Прошу на следующем очередном заседании рассмотреть вопрос об отмене "Указа N9 от 24 марта 1978 года" в связи с нецелесообразностью и несоответствием мер, предложенных в указе, реальному положению дел. До момента рассмотрения данного решения прошу предоставить мне неоплачиваемый внеочередной отпуск с замещением должности Координатора преп. Владимиром.
Координатор по Сибирскому округу преп. Мигелино"
Мигелино не знал, что у секретаря Большого Круга таких обращений, словно под кальку написанных, скопилось уже девяносто три — по числу округов.
Тошно было Юте. Тошно, хоть вой.
Серо, тошно и страшно. А вам не было бы тошно за нелюбимым?! Он, нелюбимый, сегодня дома не ночевал, и это — счастье. В окошке веточка яблони болтается, а на ней воробушек. Миленький такой, коричневый, то одним глазком глянет, то другим. Хорошо ему: прыг-прыг по веткам, там ягодку склюнет, здесь ранетку, вот и сыт, вот и доволен. А Ингмар то сережки золотые подарит, то гулять водит по Гурзуфу и Агре.
Лучше бы не любил. Лучше бы ругал, попрекал, заваливал работой… А он нежный и ласковый, разве что ревнует иногда. И прислуга вон… тетя Валя.
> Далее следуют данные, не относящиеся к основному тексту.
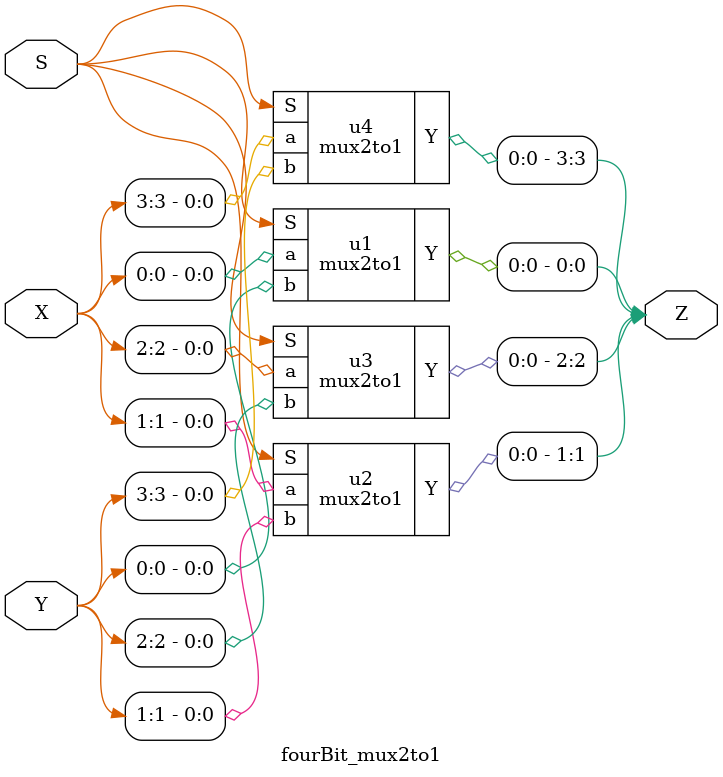
<source format=v>
`timescale 1ns / 1ps
`default_nettype none

module main	(
	input wire CLOCK_50,            //On Board 50 MHz
	input wire [9:0] SW,            // On board Switches
	input wire [3:0] KEY,           // On board push buttons
	output wire [6:0] HEX0,         // HEX displays
	output wire [6:0] HEX1,
	output wire [6:0] HEX2,
	output wire [6:0] HEX3,
	output wire [6:0] HEX4,
	output wire [6:0] HEX5,
	output wire [9:0] LEDR,         // LEDs
	output wire [7:0] x,            // VGA pixel coordinates
	output wire [6:0] y,
	output wire [2:0] colour,       // VGA pixel colour (0-7)
	output wire plot,               // Pixel drawn when this is pulsed
	output wire vga_resetn      	// VGA resets to black when this is pulsed (NOT CURRENTLY AVAILABLE)
);
	fourBit_mux2to1 u0(.X(SW[3:0]), .Y(SW[7:4]), .Z(LEDR[3:0]), .S(SW[9]));

endmodule

//Write code in here!

module mux2to1(a, b, Y, S);
	// Declaring inputs and outputs
	input a, b;
	input S;
	output Y;

	// assign Y = S?b:a;
	assign Y = (~S & a)|(S & b);

endmodule

module fourBit_mux2to1 (X, Y, S, Z);
	input[3:0] X, Y;
	input S;
	output[3:0] Z;

	mux2to1 u1(.a(X[0]), .b(Y[0]), .Y(Z[0]), .S(S));
	mux2to1 u2(.a(X[1]), .b(Y[1]), .Y(Z[1]), .S(S));
	mux2to1 u3(.a(X[2]), .b(Y[2]), .Y(Z[2]), .S(S));
	mux2to1 u4(.a(X[3]), .b(Y[3]), .Y(Z[3]), .S(S));

endmodule

</source>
Хочешь — учись, а не хочешь — хоть целыми днями на кровати валяйся. Никто и слова поперек не скажет. К маме хочешь? Езжай или сюда пригласи. Или вон подруг позови, одна не скучай!
Любит он жену.
И Юте тошно. Ни капли любви в ней не нашлось для этого умного, сурового и такого с ней нежного человека. От этого чувствовала себя Юта преступницей, предательницей, лицемеркой, поедом себя ела. Самая главная обязанность жены — любить мужа, — оказывалась Ютой не исполнена. Жена может не уметь варить борщ, может не любить уборку, может даже не штопать носки, но любовь мужу нужна. На остальное прислуга есть. И силилась Юта что-то такое изобразить, да где ж ей знать, как это — мужчину любить? И выходило скверно. И ведь чувствовал всё Ингмар, не слепой он и не глухой. Но молчал.
Тошно и серо. А ночь на понедельник к Юте в отсутствие мужа приснилось, что стоит над ней страшная женщина с зелеными глазами и усмехается. И сделалось Юте настолько жутко, что до утра она сидела при ночнике и пыталась читать. А с утра собралась и уехала к маме. Целых две ночи спала на узкой своей девичьей кровати. Потом, конечно, пришлось возвращаться, чтобы Ингмар не думал, что жена от него бегает. Приехала, переступила порог спальни и ахнула.
Махаоны с сочными пестрыми крыльями, голубянки таинственно поблескивали, трепетали баттерфляи, павлиньи фиолетовые глазки хлопали кокетливо, скромные капустницы и кирпичные крапивницы порхали по комнате, полной голубых и белоснежных роз. Пахло тонко и сладко, через заметенное ледяными узорами окно улыбалось зимнее солнышко.
— Это… это чудо! Это… — больше слов не нашлось.